Jenna Rush ’14
These past weeks headlines across the nation concentrated on the government shutdown and Congress’ inability to reach an agreement on appropriating funds for the 2014 fiscal year. While everyone’s eyes werefocused on the shutdown, other newsworthy events around the nation went unnoticed. The following are four of the biggest stories that got left behind:
1. Janet Yellen was nominated to serve as the next chair of the Federal Reserve
On October 9th President Obama announced that he was nominating Janet Yellen to serve as the next chair of the Federal Reserve. Should the Senate confirm her, Mrs. Yellen will be the first woman to hold the.

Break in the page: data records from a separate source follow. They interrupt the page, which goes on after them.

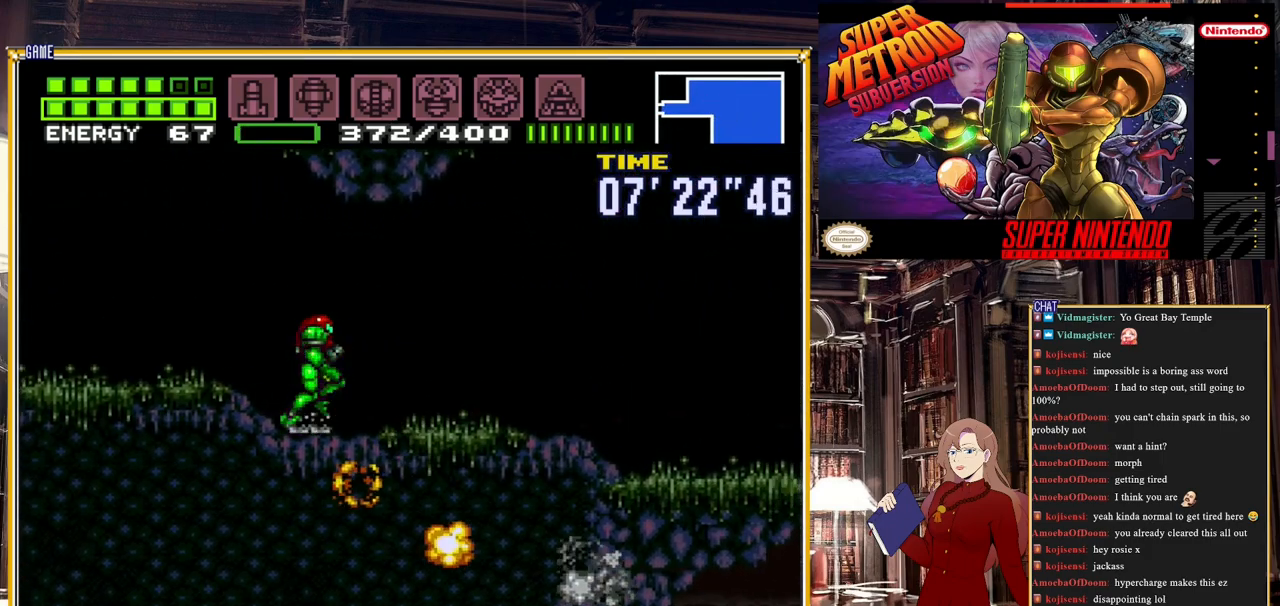
{"buttons": ["B", "DPAD_RIGHT"], "events": [[183, "B", "down"]]}
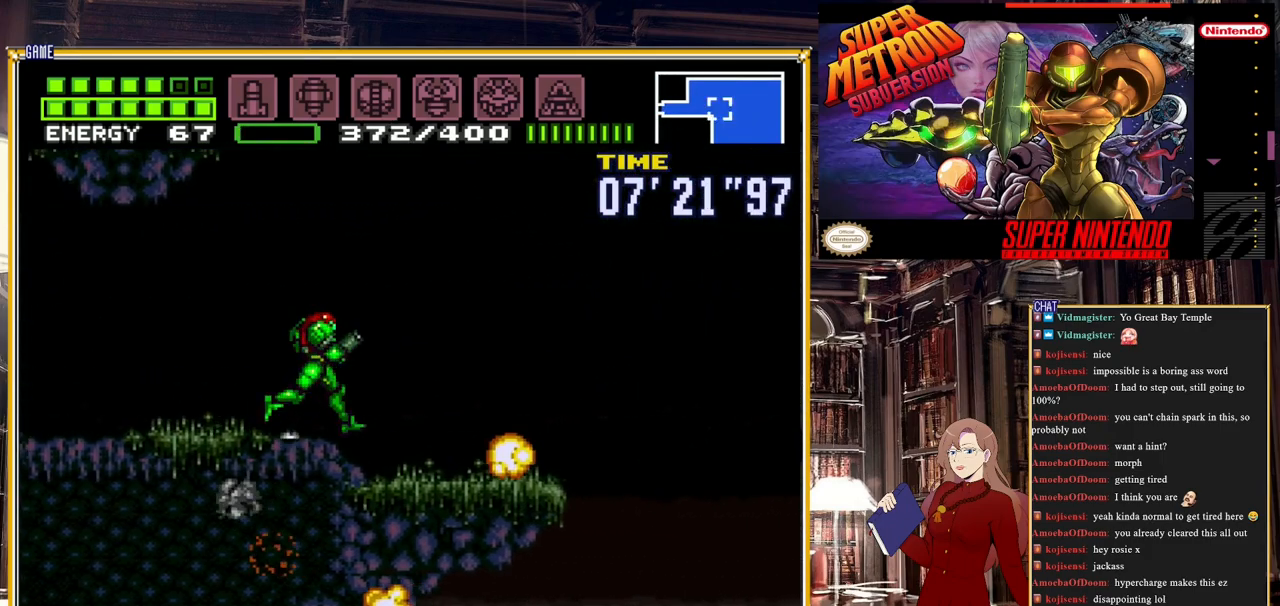
{"buttons": [], "events": [[50, "B", "up"], [67, "DPAD_RIGHT", "up"], [350, "DPAD_RIGHT", "down"], [500, "DPAD_RIGHT", "up"]]}
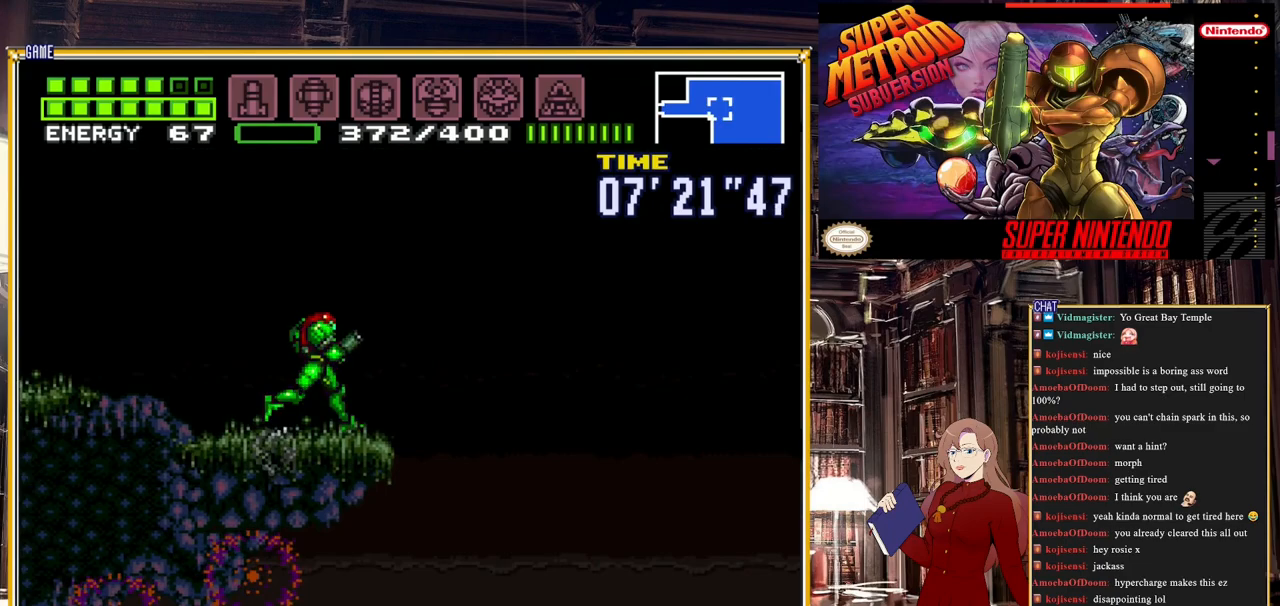
{"buttons": [], "events": [[133, "DPAD_RIGHT", "down"], [233, "DPAD_RIGHT", "up"], [367, "DPAD_LEFT", "down"], [467, "DPAD_LEFT", "up"]]}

Her confirmation is likely to go through smoothly. Yellen currently serves as the Federal Reserve Vice Chairwoman.
2. Malala Yousafzai visited the White House
On October 11th Malala Yousafzai met privately with President Barak Obama, First Lady Michelle Obama, and their daughter Malia Obama. Yousafzai is the 16-year-old Pakistani student who was shot in the head by the Taliban for speaking out in support of the right of girls to attend school. President Obama and his family wanted to thank her for her inspiring work for girls’ education. During the visit Yousafzai expressed her concerns that U.S. drone attacks against targets in Pakistan are fueling terrorism. She, like others around the world, sees’ innocent people killed in these attacks, breeding resentment among the Pakistani public. She encouraged the President to refocus issues on education.

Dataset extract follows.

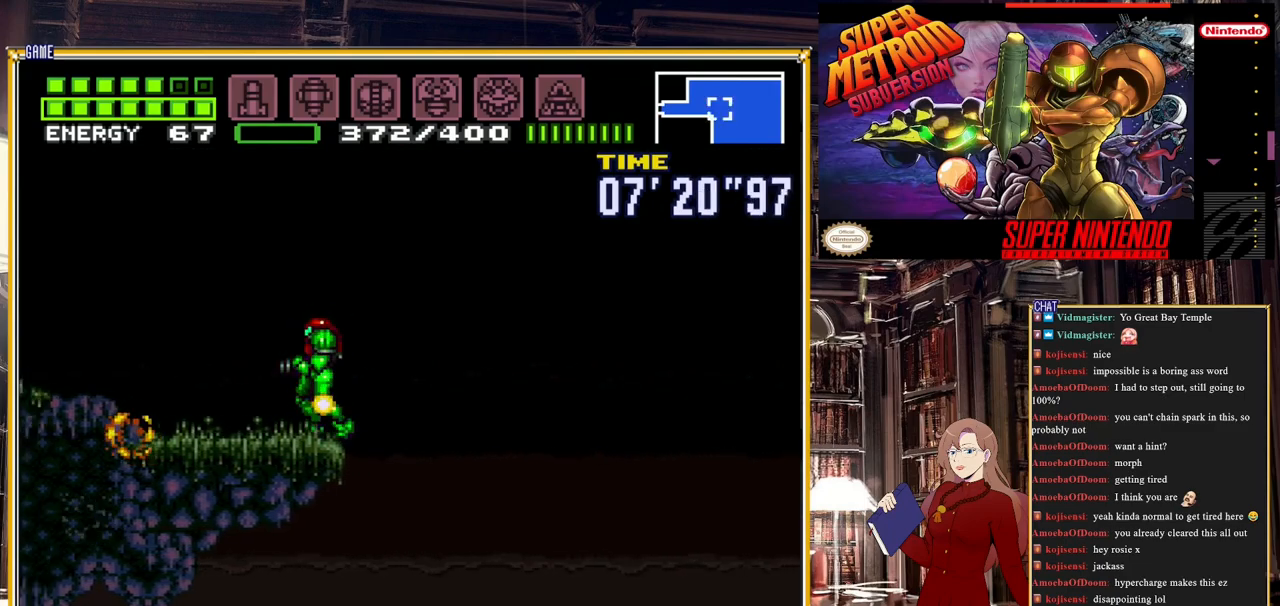
{"buttons": ["B", "DPAD_LEFT"], "events": [[233, "DPAD_LEFT", "down"], [267, "B", "down"]]}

3. Medal of Honor awarded to Captain William D. Swenson
On October 15th, President Obama awarded Captain Swenson the military’s highest honor. Captain Swenson received the Medal of Honor for his courageous actions during an ambush in Afghanistan on September 8th, 2009. During the ambush Captain Swenson repeatedly called for air and artillery support, yet recieved none Despite not receiving any aid, Captain Swenson valiantly fought to save his comrades in the middle of a storm of bullets. He is the sixth living person to receive the Medal of Honor for service in the Iraq and Afghan wars.

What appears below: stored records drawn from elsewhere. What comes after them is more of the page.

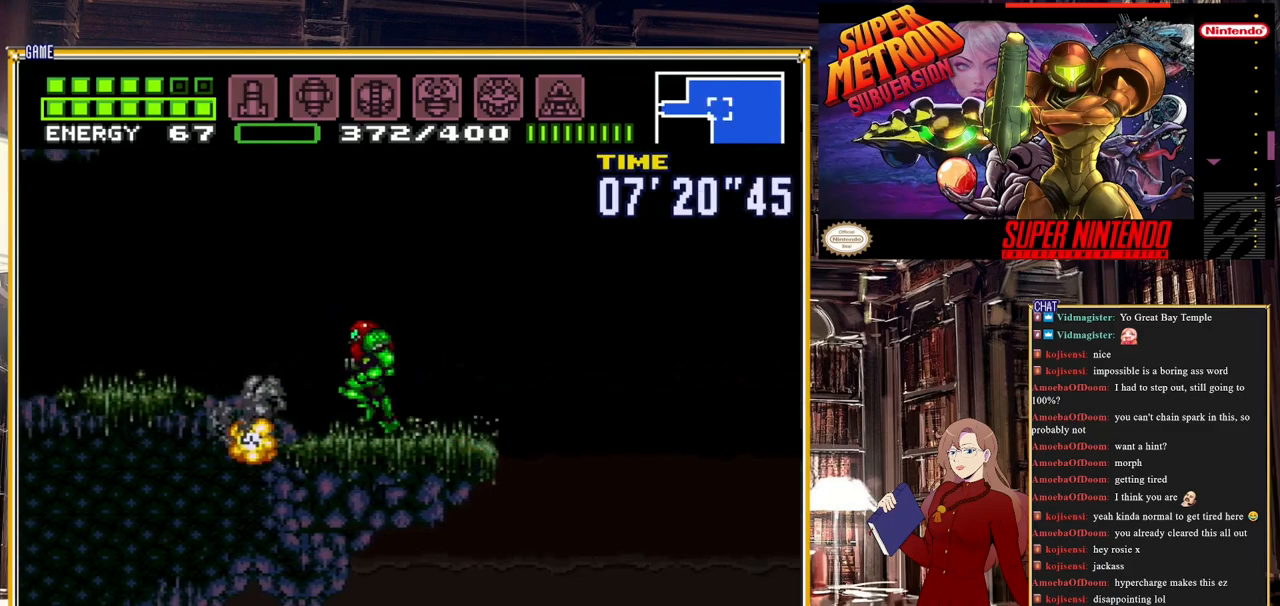
{"buttons": ["B", "DPAD_LEFT"], "events": []}
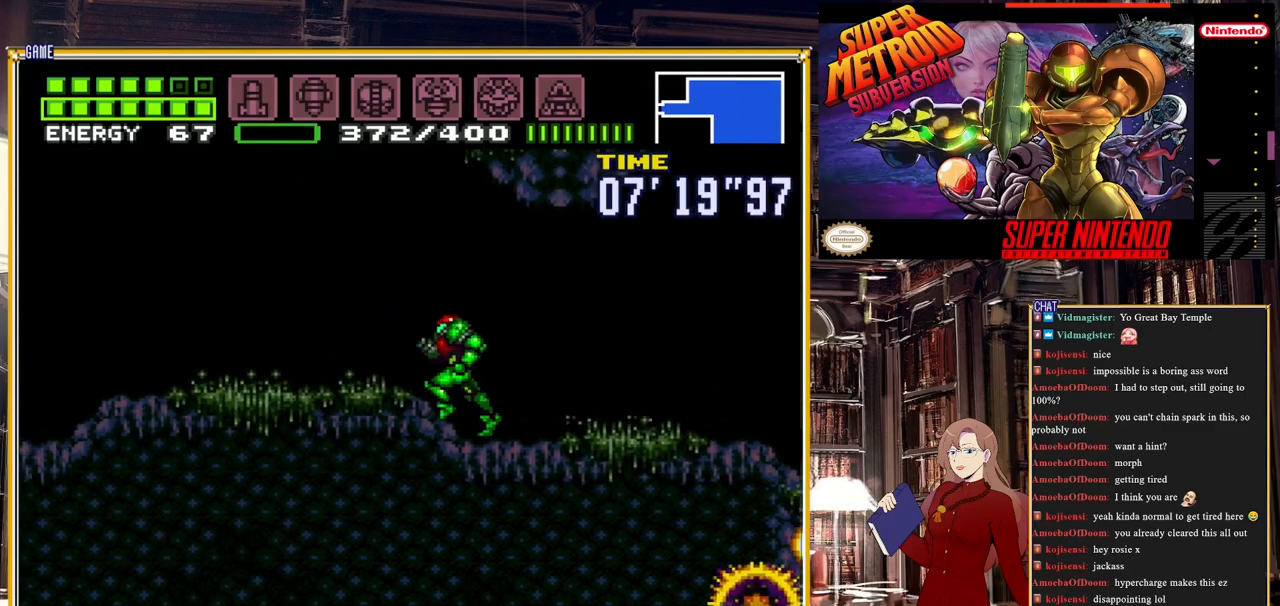
{"buttons": ["B", "DPAD_LEFT"], "events": []}
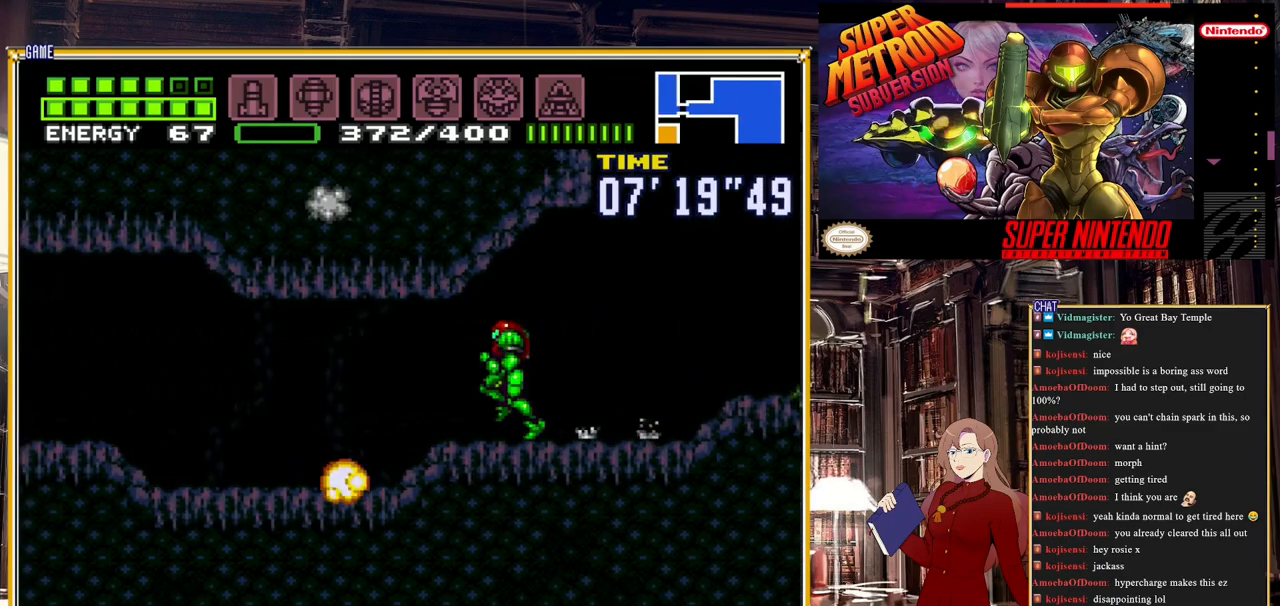
{"buttons": ["B", "DPAD_LEFT"], "events": []}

4. The overshadowing of the rollout of Obamacare
One of the more ironic aspects of the government shutdown was that it overshadowed the rollout of the Affordable Care Act (widely known as Obamacare). Republicans in particular missed the spotlight opportunity to fault the program for the website glitches that hindered thousands of people as they tried to explore the online insurance marketplace at healthcare.gov. During a time when Americans should have been asking tough questions about the program, news outlets focused instead on the shutdown. Many Democrats argue that the glitches in the online program prove how many Americans want insurance. Despite perceived shortcomings and achievements during the rollout, the fact of the matter is that such issues were put on the backburner due to the shutdown.